Why can't my baby transfer asleep from car to cot?

Kinderling News & Features

You’d be forgiven for thinking that being a parent is actually just an obsession with sleep. Indeed, after getting your baby to sleep through the night, the car-to-cot transfer has to be the second parenting #holygrail.

But just like sleeping through the night, the art of keeping your baby or toddler asleep from car to cot, is a delicate one.

Your best chance of success is doing it at night, Mothercraft nurse Chris Minogue told Kinderling.

“The reason it’s more successful at night is because babies and toddlers enter their deep night sleep phase,” says Chris.

Babies versus toddler

Age and stage are also vital considerations in weighing up the success of the transfer.

“If you have a baby under six months of age, then you will need to re-feed them to get them back to sleep (after you’ve come inside from the car.)”

Listen to the Tresillian approach to sleep on Kinderling Conversation

Parents of toddlers have an advantage here

“Toddlers are in the deepest stage of their sleep pattern in the early hours (so, 2 to 3 hours after falling asleep),” says Chris.

“You could get him out of the car and take shoes off and almost into PJs.
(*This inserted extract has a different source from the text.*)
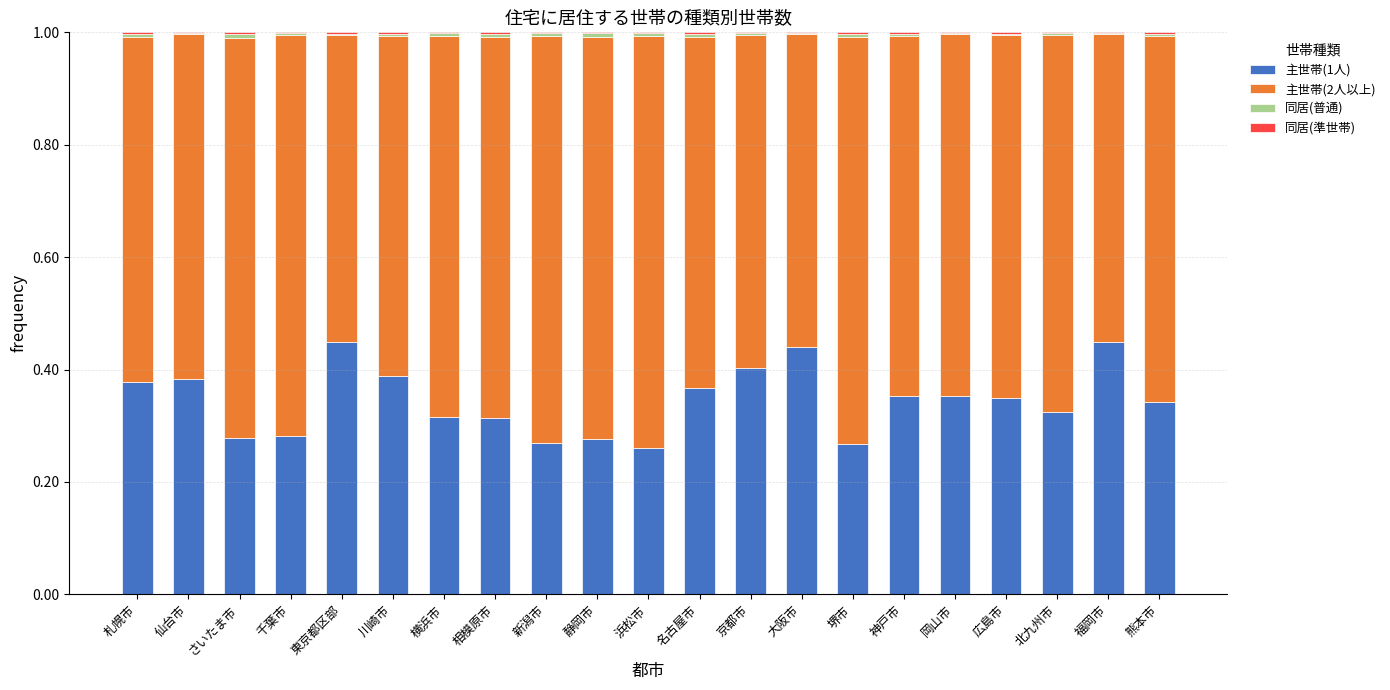

True or false: 主世帯(1人) has a value of 0.4 at 大阪市.

True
He may jolt awake but he won’t be fully woken up. He’s awake but not awake enough to fully wake up.”

Got a 5+ hour car journey? Start in the late afternoon

Say you’re heading off on holidays with a toddler and a baby under one year; Chris recommends stalling departure till late in the afternoon, rather than the morning.

“Start around 3pm and drive for two hours. Then stop for an hour for dinner somewhere, put the kids in their PJs and start driving again. Once they’re asleep, you then have a good couple of hours to finish your journey while they are fast asleep,” says Chris.

NB: Just remember to consider the road conditions and ensure you’ve had adequate rest.